### [DIRECTIVE]
Recast the stretch of material from the line containing "ардье спросить надо." through the line containing "очень ко двору" as a numbered list, omitting any blank lines.
+++ STUDY MATERIAL +++
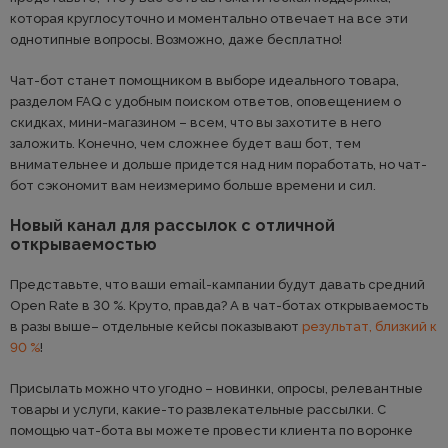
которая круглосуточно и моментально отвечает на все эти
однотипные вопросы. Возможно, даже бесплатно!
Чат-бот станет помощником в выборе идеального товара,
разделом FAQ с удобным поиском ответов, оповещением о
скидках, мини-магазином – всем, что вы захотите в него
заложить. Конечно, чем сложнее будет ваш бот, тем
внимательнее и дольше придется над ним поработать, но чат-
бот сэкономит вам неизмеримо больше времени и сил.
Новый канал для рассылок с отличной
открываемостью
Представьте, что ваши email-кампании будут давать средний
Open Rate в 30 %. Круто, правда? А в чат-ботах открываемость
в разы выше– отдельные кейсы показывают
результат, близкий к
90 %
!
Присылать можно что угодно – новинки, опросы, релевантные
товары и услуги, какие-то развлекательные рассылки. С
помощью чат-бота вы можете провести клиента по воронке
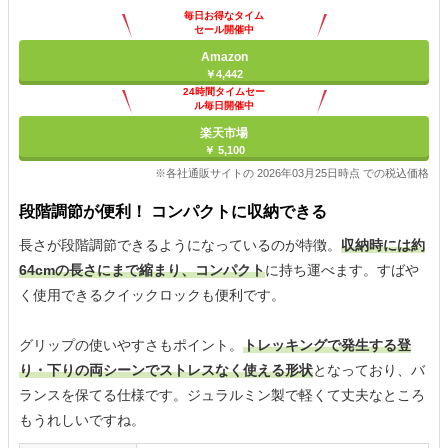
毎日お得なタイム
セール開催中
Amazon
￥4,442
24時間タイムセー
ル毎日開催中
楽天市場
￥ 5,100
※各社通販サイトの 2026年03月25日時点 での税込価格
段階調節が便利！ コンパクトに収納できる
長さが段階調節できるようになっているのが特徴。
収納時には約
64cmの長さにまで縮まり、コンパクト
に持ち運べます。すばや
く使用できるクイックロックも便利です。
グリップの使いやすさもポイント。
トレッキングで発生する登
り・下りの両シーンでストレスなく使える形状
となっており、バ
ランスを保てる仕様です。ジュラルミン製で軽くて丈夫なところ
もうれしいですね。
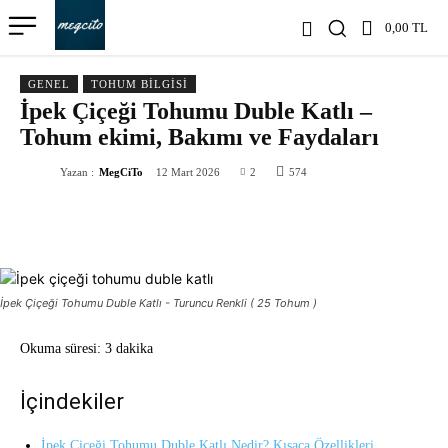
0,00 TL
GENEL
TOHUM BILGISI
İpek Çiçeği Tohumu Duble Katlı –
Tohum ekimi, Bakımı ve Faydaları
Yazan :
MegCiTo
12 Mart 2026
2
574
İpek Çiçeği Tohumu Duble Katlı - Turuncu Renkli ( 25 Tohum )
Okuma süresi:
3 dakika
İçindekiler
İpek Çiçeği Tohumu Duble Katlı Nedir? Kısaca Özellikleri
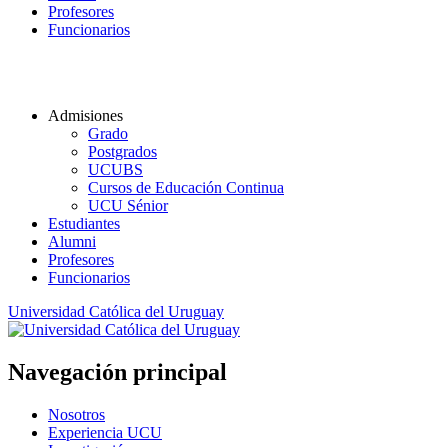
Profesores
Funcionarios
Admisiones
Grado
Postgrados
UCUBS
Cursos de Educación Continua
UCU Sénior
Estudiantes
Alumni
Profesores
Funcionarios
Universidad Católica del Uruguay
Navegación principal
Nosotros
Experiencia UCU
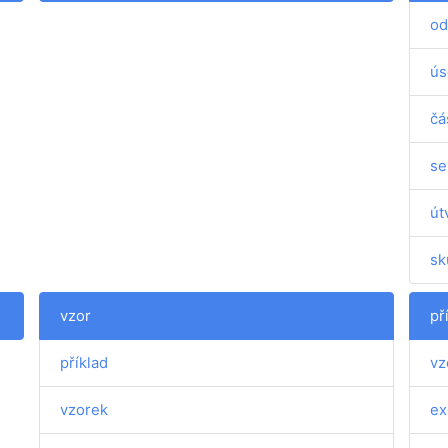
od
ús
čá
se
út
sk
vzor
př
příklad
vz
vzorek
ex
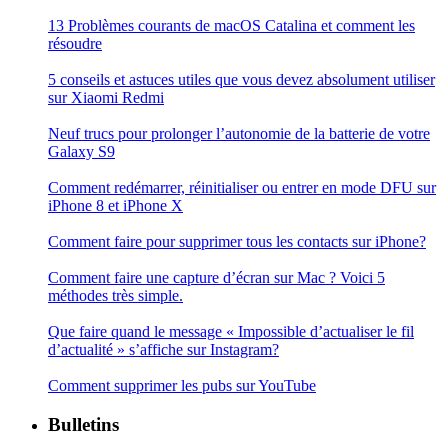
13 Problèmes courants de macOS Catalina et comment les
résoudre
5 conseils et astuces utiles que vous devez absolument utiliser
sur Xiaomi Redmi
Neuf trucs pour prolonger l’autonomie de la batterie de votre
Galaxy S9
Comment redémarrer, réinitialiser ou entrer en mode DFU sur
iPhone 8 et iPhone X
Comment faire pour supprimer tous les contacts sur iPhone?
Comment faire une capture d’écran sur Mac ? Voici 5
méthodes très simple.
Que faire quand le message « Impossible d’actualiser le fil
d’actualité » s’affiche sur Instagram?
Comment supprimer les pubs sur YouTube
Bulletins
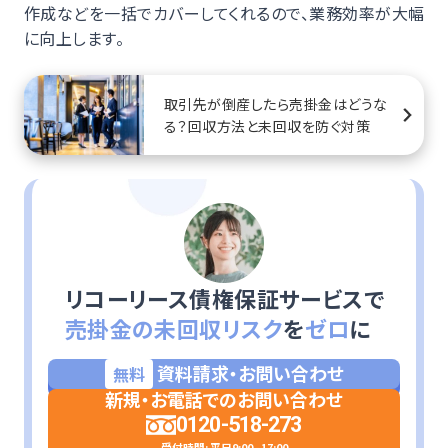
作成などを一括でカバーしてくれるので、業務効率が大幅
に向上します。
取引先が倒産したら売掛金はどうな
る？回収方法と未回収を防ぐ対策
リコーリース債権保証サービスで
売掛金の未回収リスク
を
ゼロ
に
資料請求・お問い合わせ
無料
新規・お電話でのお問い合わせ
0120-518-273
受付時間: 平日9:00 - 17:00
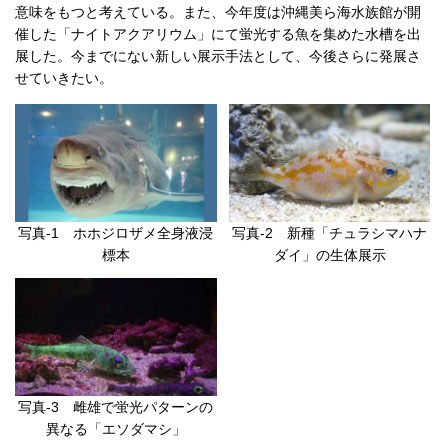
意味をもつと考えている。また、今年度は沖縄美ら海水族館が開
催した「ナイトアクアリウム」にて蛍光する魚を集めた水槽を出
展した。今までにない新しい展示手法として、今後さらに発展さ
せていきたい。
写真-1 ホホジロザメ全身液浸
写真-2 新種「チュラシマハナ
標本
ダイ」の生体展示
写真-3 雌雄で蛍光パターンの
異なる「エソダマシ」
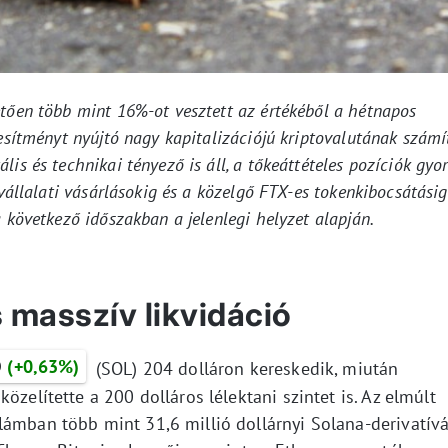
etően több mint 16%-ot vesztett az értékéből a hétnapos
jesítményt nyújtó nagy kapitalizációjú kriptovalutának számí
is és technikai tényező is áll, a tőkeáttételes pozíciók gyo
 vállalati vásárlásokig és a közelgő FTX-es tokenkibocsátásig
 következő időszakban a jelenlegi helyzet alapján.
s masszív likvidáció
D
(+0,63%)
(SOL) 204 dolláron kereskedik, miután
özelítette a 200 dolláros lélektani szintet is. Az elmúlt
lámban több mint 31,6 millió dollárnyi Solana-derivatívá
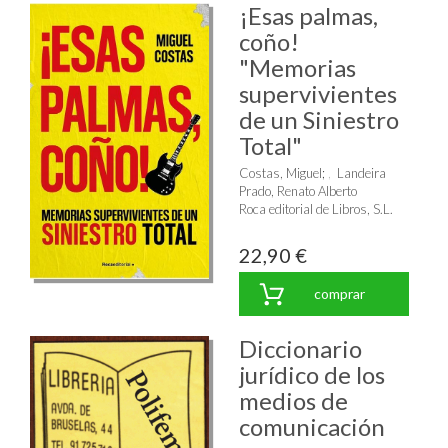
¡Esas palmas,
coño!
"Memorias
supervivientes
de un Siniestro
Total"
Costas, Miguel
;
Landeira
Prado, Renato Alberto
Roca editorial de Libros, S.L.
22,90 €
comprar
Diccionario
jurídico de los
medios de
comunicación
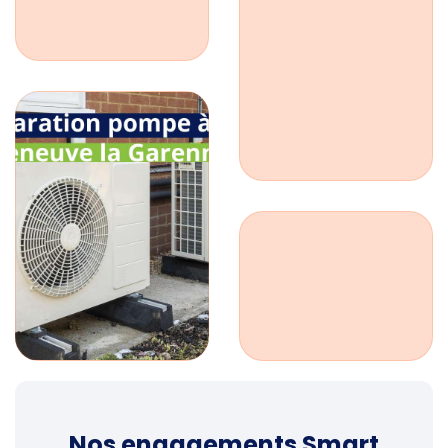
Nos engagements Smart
+++
+++ STUDY MATERIAL +++
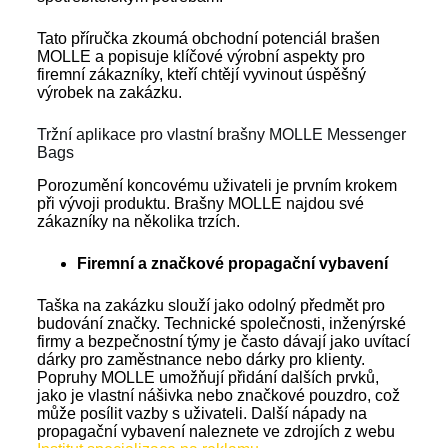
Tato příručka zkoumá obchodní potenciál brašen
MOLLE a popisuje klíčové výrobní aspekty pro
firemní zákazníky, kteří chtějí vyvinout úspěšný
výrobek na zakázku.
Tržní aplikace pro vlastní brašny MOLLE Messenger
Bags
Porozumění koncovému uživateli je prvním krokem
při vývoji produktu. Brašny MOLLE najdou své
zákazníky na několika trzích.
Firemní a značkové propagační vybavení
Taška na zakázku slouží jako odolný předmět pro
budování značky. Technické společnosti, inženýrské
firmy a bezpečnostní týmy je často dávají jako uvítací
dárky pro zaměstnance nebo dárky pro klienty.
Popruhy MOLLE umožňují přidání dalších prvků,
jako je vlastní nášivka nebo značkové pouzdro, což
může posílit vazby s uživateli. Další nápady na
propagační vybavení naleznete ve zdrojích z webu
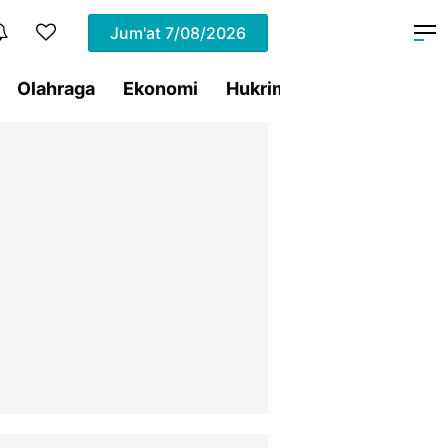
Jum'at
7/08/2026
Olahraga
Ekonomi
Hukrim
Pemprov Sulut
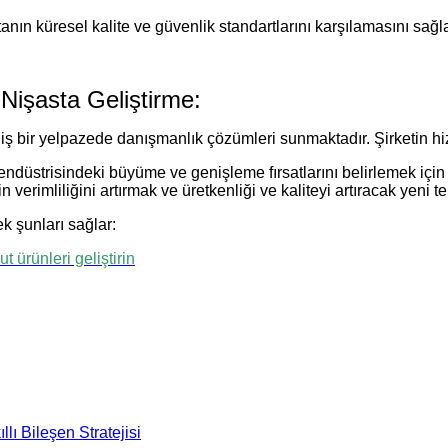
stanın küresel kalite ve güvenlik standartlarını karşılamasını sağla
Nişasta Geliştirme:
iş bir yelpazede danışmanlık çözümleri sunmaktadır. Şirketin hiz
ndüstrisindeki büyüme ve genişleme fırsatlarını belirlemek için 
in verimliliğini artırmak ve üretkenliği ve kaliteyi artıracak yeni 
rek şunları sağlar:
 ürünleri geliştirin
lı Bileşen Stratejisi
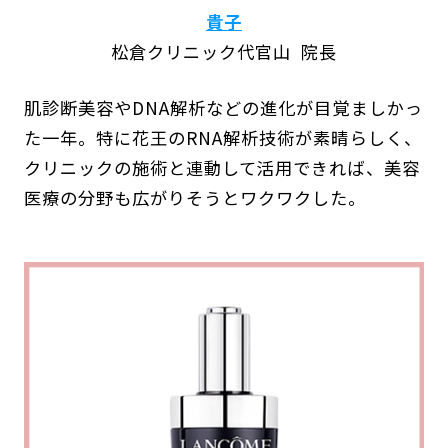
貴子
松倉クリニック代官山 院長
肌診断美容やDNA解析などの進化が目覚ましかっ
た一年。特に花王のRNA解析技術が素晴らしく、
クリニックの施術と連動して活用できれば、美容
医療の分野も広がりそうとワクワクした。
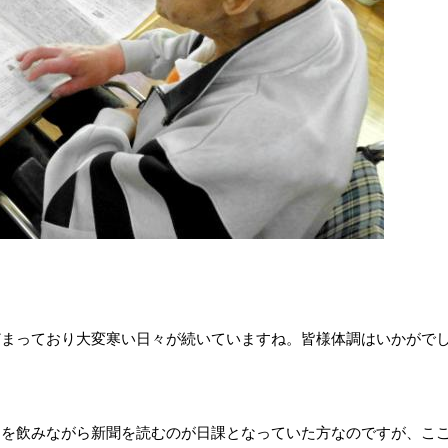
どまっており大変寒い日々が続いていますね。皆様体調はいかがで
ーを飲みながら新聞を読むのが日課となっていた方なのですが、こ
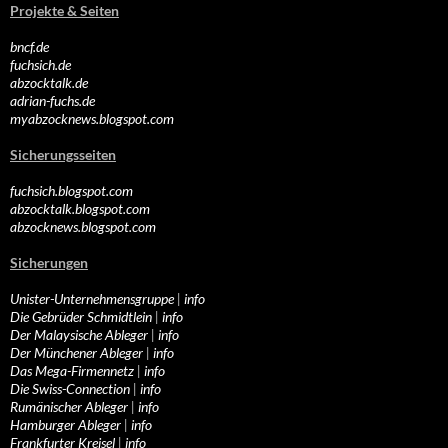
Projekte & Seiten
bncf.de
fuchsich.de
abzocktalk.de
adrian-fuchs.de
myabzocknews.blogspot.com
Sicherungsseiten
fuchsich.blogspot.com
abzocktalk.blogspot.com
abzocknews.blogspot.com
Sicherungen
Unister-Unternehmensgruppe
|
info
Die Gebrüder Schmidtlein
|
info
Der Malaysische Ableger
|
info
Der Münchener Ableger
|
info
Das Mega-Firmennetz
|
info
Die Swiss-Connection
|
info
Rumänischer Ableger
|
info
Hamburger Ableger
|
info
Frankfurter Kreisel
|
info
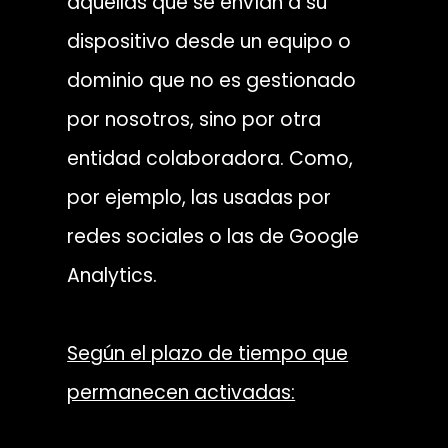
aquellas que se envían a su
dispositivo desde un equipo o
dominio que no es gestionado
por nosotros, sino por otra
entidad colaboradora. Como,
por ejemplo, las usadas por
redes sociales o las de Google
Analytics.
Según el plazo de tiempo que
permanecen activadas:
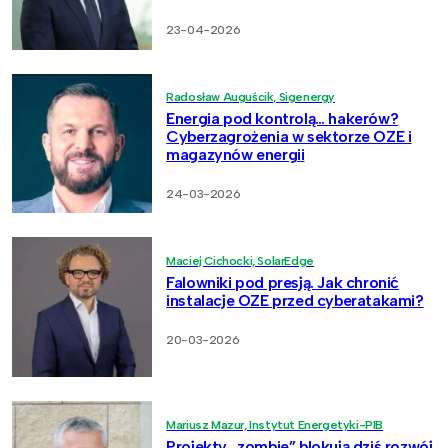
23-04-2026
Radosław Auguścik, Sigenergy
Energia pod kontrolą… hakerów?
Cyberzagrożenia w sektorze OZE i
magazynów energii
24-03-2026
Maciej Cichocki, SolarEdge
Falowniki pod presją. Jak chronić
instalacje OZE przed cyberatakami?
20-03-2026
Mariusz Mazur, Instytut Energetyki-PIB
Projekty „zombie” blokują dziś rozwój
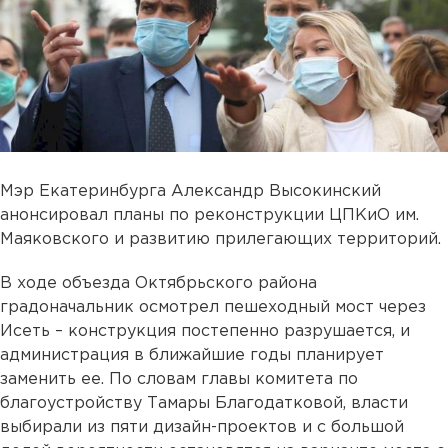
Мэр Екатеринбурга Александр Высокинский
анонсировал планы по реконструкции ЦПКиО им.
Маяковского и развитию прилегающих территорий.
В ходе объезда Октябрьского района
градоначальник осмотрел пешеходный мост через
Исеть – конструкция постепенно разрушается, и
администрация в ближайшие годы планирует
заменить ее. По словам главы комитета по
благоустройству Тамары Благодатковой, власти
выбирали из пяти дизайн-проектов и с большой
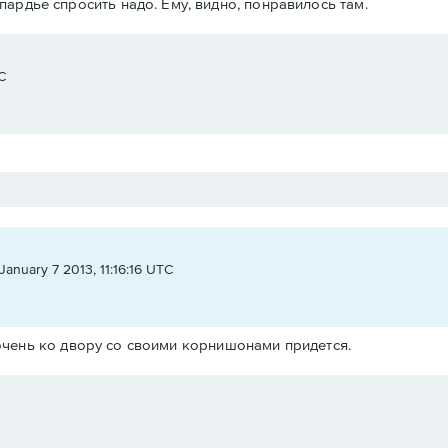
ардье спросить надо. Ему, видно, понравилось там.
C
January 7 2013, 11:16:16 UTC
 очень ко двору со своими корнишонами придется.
+++
+++ STUDY MATERIAL +++
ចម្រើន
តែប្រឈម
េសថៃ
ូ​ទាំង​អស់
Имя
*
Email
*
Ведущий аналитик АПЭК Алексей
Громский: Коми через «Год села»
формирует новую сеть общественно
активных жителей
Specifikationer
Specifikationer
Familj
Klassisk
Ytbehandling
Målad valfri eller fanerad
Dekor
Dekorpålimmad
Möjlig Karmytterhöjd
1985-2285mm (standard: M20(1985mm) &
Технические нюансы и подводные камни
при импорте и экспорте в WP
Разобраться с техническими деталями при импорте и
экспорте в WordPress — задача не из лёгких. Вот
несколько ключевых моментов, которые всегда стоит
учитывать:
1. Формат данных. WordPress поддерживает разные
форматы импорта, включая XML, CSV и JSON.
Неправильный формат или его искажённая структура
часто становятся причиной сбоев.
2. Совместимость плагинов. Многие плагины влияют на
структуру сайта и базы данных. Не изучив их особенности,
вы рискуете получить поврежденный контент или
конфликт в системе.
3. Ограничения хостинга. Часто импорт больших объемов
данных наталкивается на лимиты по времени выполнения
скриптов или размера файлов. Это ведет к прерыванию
+++
### [ANSWER]
1. ардье спросить надо. Ему, видно, понравилось там.
2. C
3. January 7 2013, 11:16:16 UTC
4.  очень ко двору со своими корнишонами придется.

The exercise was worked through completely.